Unfortunately, it’s not enough to beat Reece Haggerty, who takes home the glory in his controversial V6 Commodore. See, out here the V8 still reigns supreme. But the crowd went wild as he managed to set wet dirt – a substance not normally known for its flammable qualities – alight through dogged determination to blow the rubber off his rims with the mother of all burnouts.

Heading back to camp, I’m welcomed back to the infamous party pit with quite the Australian handshake: a clavicle-crushing rugby tackle to the floor from a man built like a D battery. It’s my bad, though. Befuddled with jetlag, I walk directly into the path of two men running in opposite directions but tethered together by an industrial crane strap wrapped around their waists. As they sprint for opposing horizons, they hit the inevitable point of tension and come to a very rapid stop as their organs contemplate bursting. Well, they would have had if I hadn’t got in the way. Why? There is no reason – it’s just dumb fun.

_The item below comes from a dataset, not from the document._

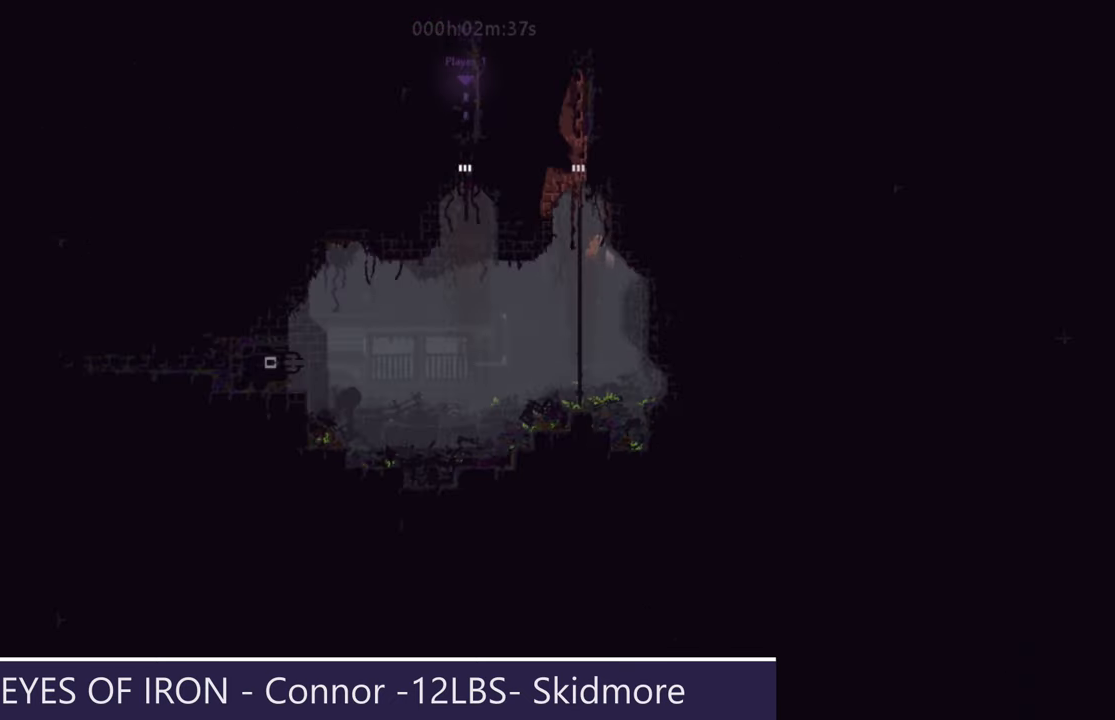
{"keys": ["down", "right"], "events": [[167, "j", "down"], [284, "j", "up"], [351, "j", "down"], [468, "j", "up"], [468, "right", "down"]]}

This proves to be a running theme of Deni. Booze is obviously a major benefactor in the entertainment but there’s no barrier to entry or prejudice. Women have a go at rupturing a spleen. People in wheelchairs have a go. It’s raw joie de vivre and obviously infectious. It’s also doing its bit to add community and bring people together. Australia is a big place, and it gets lonely in the arid farmlands. Farmers are among those at highest risk of suicide in Australia – taking their own lives at twice the rate of those in urban areas. And, as stupid as it sounds, if wrapping a crane strap around your waist and running in the opposite direction of a mate in order to test Newton’s Third Law counters that, it’s only a good thing.

See, you’d come to this part of the world expecting total nothingness, but for one weekend you get palpable weirdness, utter enthusiasm and a healthy dose of good times. I’ve seen things that I would have never, ever seen had it not been my job to stay sober enough to remember them. I’ve seen community, I’ve seen a form of motorsport I never knew existed, I’ve seen a man that looks like Action Bronson wear a suicide belt of beers and endlessly crack a whip. And it was all because of one thing: the ute. If it weren’t for the ute, I wouldn’t have seen any of it. More specifically, I wouldn’t have seen any of it if it weren’t for that letter from the farmer’s wife. So pour out a drink and raise a glass/shoe to her, would you?